11th Governor of West Bengal
- In office 2 October 1984 – 12 August 1986
- Chief Minister: Jyoti Basu
- Preceded by: Satish Chandra (acting)
- Succeeded by: Saiyid Nurul Hasan

2nd Governor of Karnataka
- In office 10 January 1976 – 2 August 1977
- Chief Minister: D. Devaraj Urs
- Preceded by: Mohan Lal Sukhadia
- Succeeded by: Govind Narain

10th Minister of Home Affairs
- In office 5 February 1973 – 10 October 1974
- Prime Minister: Indira Gandhi
- Preceded by: Indira Gandhi
- Succeeded by: Kasu Brahmananda Reddy

Minister of Health and Family Welfare
- In office 19 May 1971 – 5 February 1973
- Prime Minister: Indira Gandhi
- Preceded by: Kodardas Kalidas Shah
- Succeeded by: Raghunath Keshav Khadilkar (As MoS)

Personal details
- Born: 12 January 1901 Ugu, North-Western Provinces, British India (Now in Uttar Pradesh, India)
- Died: 30 May 1991 (aged 90) New Delhi, India
- Party: Indian National Congress
- Relatives: Sheila Dikshit (daughter-in-law) Sandeep Dikshit (grandson)
- Education: Christ Church College, Kanpur

= Uma Shankar Dikshit =

Indian politician

Uma Shankar Dikshit (12 January 1901 – 30 May 1991) was an Indian politician, cabinet minister and Governor of West Bengal and Governor of Karnataka.

==Life==

He was born on 12 January 1901 at village Ugu of Unnao of Uttar Pradesh state, to the Kanyakubja Brahmin parents Ram Sarup and Shiv Pyari. He later studied at the Christ Church College, Kanpur. As a student, he joined the freedom movement and became the Secretary of the District Congress Committee Kanpur during the period when Ganesh Shankar Vidyarthi was the President of the committee. He was a member of the Congress Party faction consisting of NirmalChandra Chaturvedi, Uma Nehru and Rajeshwari Nehru under GB Pant as senior.
He served the Country as the Home Minister, Health Minister and Governor of Karnataka & West Bengal. He also served as treasurer of All India Congress Committee, and managing director of Associated Journals at Lucknow. He founded a Girls Intermediate College at his village Ugu in the memory of his mother.

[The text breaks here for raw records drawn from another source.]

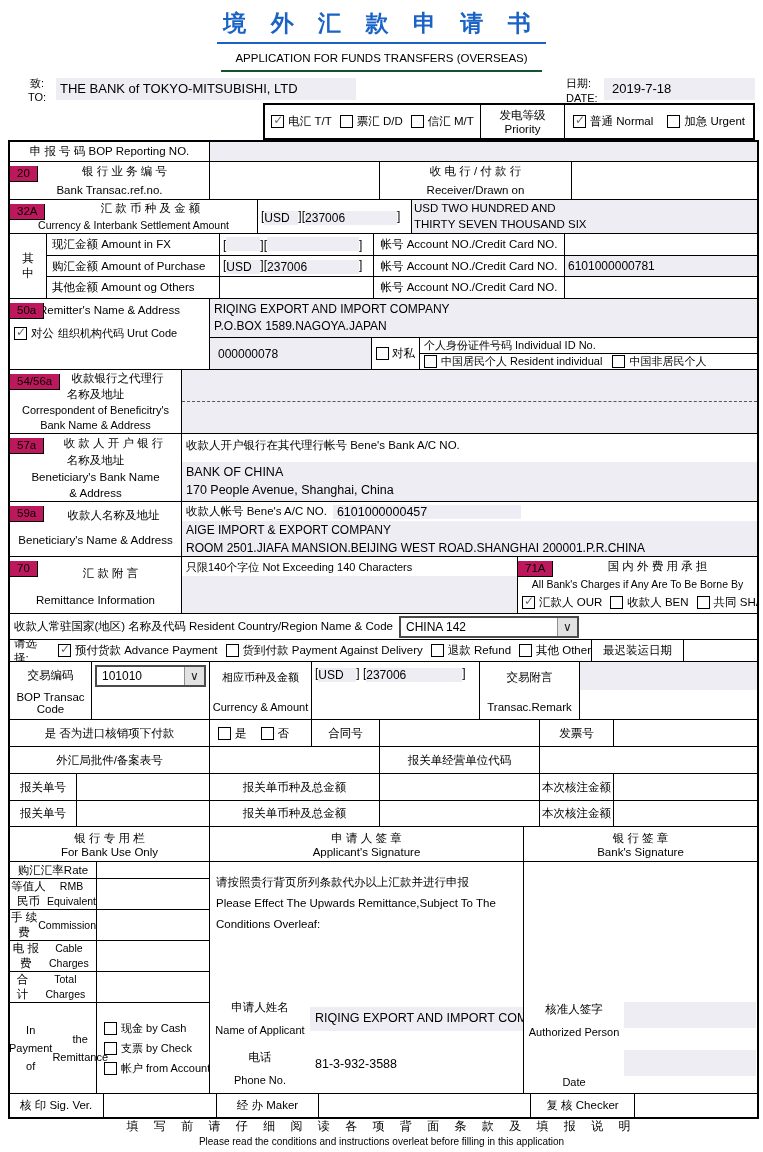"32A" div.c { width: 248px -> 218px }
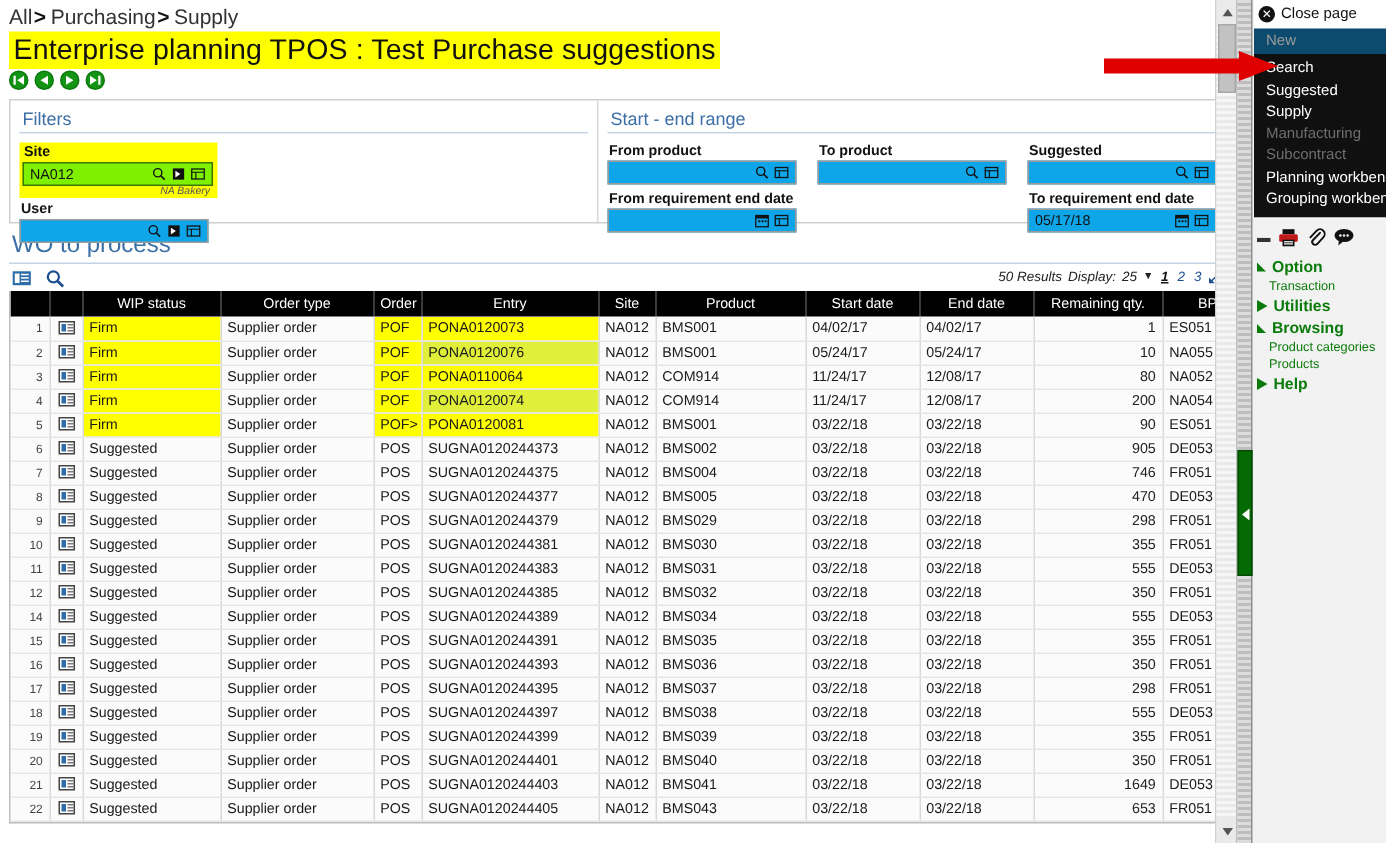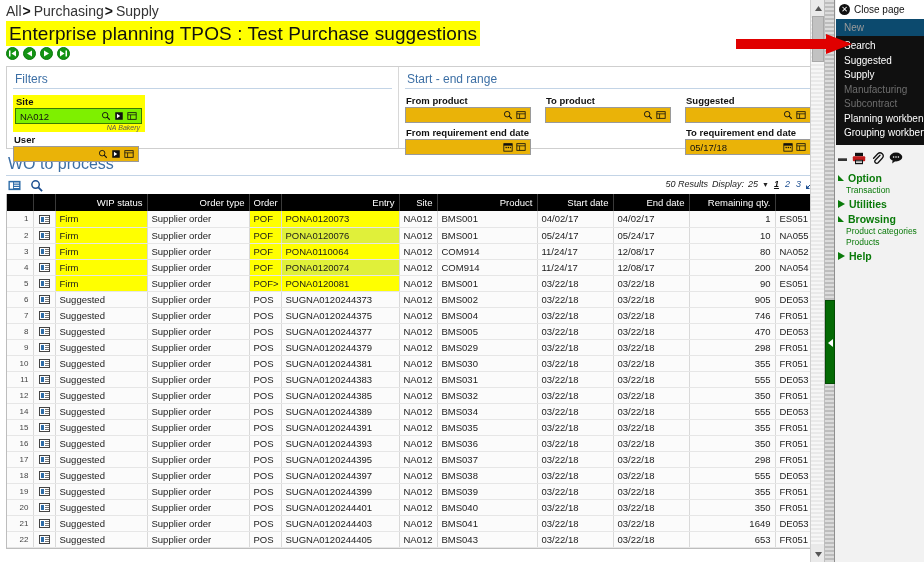"05/17/18" .fld { background: #eab308 -> #0ea5e9 }
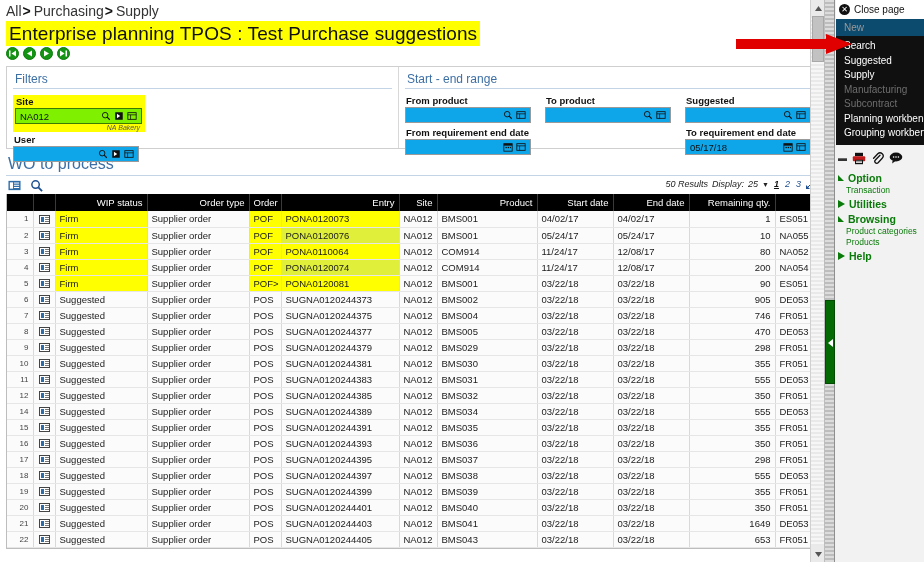"WIP status" table#grid th { text-align: right -> center }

He was awarded Padma Vibhushan, the second highest civilian award in India in 1989, by the Government of India.

==Career==

After Independence, he remained close to Nehru and later sided with Indira Gandhi during the 1969 split in Indian National Congress. He joined the Indira Gandhi cabinet in 1971, thereafter he remained Minister for Works and Housing, Govt. of India, 1971-72 later given additional charge of Health and Family Planning, Minister for Home Affairs, 1973–74 and Minister for Shipping and Transport, 1975. He also remained Treasurer, All India Congress Committee (AICC), 1970–75.

He remained the Governor of Karnataka, 1976–77 and Governor of West Bengal 1984–1986.

He died at New Delhi on 30 May 1991 after a prolonged illness at the age of 90 years.